## Task description
Check every line below for the word "subtitle" and copy the ones that have it.

Supplied data below:

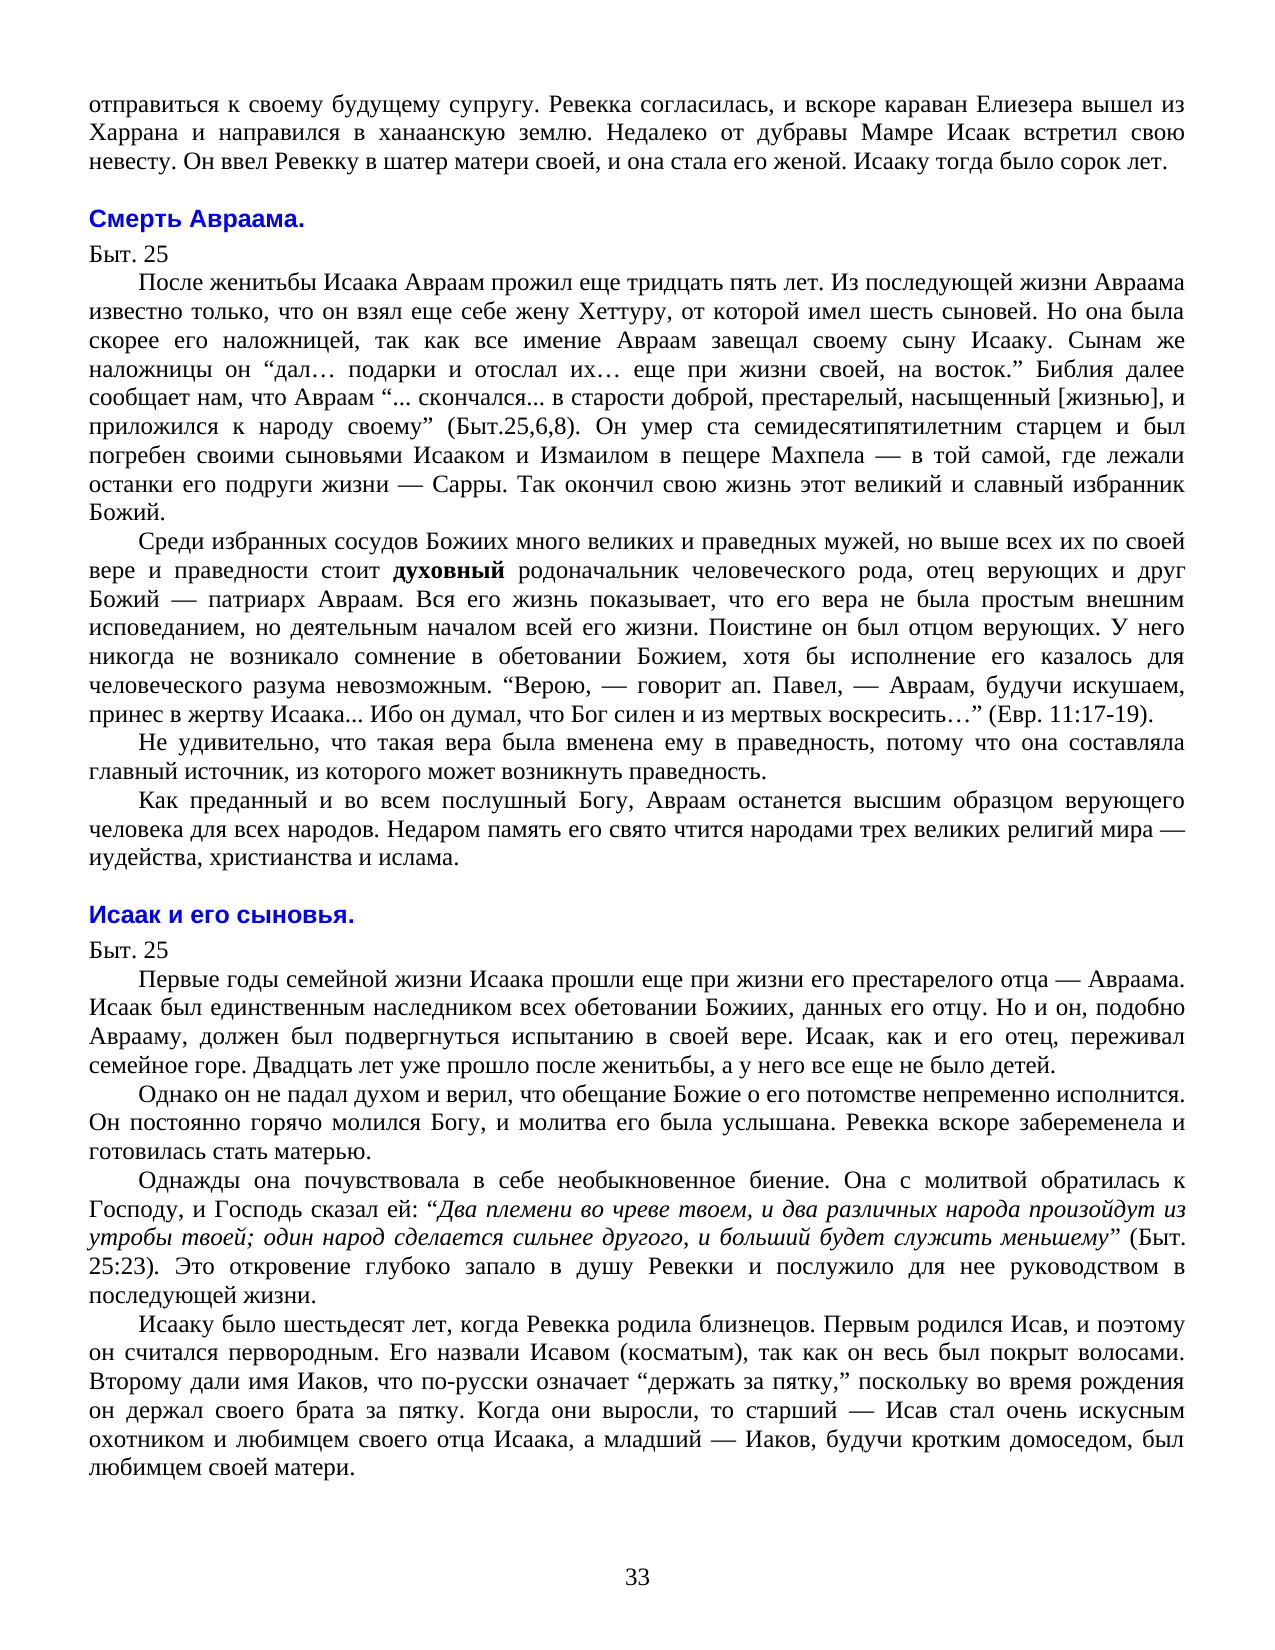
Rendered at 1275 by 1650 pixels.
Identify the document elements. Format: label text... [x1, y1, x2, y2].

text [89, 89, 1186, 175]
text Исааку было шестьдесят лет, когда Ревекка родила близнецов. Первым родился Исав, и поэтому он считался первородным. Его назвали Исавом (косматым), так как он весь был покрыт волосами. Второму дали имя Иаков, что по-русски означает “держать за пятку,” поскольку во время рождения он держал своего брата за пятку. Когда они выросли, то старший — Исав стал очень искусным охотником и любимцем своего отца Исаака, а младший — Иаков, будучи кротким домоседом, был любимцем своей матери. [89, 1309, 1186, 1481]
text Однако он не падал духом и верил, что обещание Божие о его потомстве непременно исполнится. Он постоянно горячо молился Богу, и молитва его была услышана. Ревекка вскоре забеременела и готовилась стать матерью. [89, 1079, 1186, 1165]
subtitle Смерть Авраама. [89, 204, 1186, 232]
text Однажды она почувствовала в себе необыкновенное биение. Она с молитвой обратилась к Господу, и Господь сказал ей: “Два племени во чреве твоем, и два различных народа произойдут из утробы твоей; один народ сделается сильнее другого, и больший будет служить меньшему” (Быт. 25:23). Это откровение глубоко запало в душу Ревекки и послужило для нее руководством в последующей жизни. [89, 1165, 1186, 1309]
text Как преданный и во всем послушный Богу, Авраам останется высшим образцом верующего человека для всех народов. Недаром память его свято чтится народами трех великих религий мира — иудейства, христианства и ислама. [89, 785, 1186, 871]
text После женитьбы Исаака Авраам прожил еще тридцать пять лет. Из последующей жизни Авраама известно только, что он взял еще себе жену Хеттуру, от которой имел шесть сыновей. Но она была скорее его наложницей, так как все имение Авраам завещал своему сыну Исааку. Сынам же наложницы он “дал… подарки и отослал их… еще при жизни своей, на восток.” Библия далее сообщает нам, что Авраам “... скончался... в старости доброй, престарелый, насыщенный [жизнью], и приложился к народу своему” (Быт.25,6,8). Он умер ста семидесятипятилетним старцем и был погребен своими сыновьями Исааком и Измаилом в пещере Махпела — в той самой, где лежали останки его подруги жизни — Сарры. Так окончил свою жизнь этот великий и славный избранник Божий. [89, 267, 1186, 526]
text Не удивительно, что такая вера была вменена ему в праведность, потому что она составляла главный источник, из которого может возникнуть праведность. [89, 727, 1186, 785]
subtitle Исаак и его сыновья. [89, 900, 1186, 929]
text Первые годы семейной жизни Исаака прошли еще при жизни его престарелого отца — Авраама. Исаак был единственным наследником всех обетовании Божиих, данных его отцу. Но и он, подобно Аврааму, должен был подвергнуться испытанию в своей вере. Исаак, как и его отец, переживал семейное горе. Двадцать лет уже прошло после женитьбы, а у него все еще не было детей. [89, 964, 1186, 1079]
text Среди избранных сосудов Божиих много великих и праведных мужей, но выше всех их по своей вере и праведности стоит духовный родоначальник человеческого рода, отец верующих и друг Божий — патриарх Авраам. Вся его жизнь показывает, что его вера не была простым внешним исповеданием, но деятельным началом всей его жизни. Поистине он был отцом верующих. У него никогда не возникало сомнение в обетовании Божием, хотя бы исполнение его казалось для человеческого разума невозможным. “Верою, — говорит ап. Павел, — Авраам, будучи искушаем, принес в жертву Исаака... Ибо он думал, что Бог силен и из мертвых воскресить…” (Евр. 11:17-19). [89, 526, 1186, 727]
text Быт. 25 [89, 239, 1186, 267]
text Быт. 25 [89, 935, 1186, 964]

End of Supplied data.

## Result for this exercise
subtitle Смерть Авраама. [89, 204, 1186, 232]
subtitle Исаак и его сыновья. [89, 900, 1186, 929]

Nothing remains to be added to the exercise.